Liver Failure and Liver Regeneration Research Team

    Liver Failure and Liver Regeneration Research Team

    The Liver Failure and Liver Regeneration Research Team is dedicated to in-depth exploration of the core pathological    molecular mechanisms underlying liver injury and regeneration, with the ultimate goal of overcoming critical    bottlenecks in clinical diagnosis and treatment. Concurrently, the team actively promotes the translation of    research findings and has established a rapid detection technology platform for infectious disease pathogens based    on CRISPR technology. Through multidisciplinary integration and technological convergence, we aim to provide    diagnostic and therapeutic solutions for public health.

    Research Directions:

    1. Basic and clinical research on liver failure injury and liver regeneration.

    2. Development of rapid detection technologies for infectious disease pathogens based on CRISPR technology.

    Our research interests are primarily focused on the following two areas: elucidating the key molecular mechanisms    involved in liver failure and liver regeneration, and searching for innovative regulatory targets for liver injury    and regeneration; and constructing a detection technology platform for emerging infectious disease pathogens.

    Major Research Achievements:

    1. Utilizing proteomics approaches, we identified the critical role of glycogen synthase kinase 3 beta (GSK3β) in    the pathogenesis of liver failure, clarifying its influence on the progression of acute liver failure through the    regulation of inflammatory responses, thereby providing a new therapeutic target for liver failure.

    2. Systematically elucidated the specific molecular mechanisms of autophagy, endoplasmic reticulum stress, and PPARα    in liver failure, defining their potential value as biomarkers for disease warning and prognosis assessment.

    3. Established novel rapid detection methods with high sensitivity and specificity for viral nucleic acids,    including HBV cccDNA, HBV DNA, HCV, HDV, HEV, and HIV, based on the CRISPR/Cas system, and promoted the development    and translation of related diagnostic kits.

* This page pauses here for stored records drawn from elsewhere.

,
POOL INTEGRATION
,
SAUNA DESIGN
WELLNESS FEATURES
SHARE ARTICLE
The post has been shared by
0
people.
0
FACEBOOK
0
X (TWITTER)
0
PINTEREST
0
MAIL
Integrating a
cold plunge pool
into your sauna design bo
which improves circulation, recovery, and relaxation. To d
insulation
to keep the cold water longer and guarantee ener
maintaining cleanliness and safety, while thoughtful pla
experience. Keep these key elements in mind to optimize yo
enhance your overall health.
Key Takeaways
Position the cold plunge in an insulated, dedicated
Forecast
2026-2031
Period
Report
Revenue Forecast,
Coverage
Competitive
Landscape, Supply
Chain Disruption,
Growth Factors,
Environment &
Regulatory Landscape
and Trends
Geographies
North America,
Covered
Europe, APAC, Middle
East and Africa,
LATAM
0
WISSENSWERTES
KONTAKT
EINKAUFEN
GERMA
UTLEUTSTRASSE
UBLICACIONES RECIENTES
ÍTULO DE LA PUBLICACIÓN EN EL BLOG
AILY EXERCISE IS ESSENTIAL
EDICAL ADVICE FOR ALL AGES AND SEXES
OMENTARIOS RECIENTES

    4. Developed novel rapid detection methods with high sensitivity and specificity for bacterial nucleic acids,    including Carbapenem-resistant Klebsiella pneumoniae (CRKP), Brucella, Haemophilus influenzae, and Treponema    pallidum, based on the CRISPR/Cas system, and advanced the development and translation of related diagnostic kits.

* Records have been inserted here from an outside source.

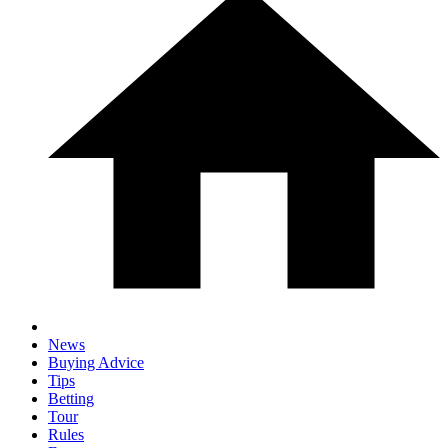
News
Buying Advice
Tips
Betting
Tour
Rules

    Research findings have been primarily published in internationally renowned journals such as Hepatology, Cell Death    & Disease, and Emerging Microbes & Infections. We have filed 16 national patent applications for the novel methods    developed, with 4 already granted. The team has systematically elucidated the signaling network mechanisms    underlying liver failure and liver regeneration. The CRISPR-based detection methods for various pathogens possess    significant translational potential and have garnered widespread attention from peers internationally.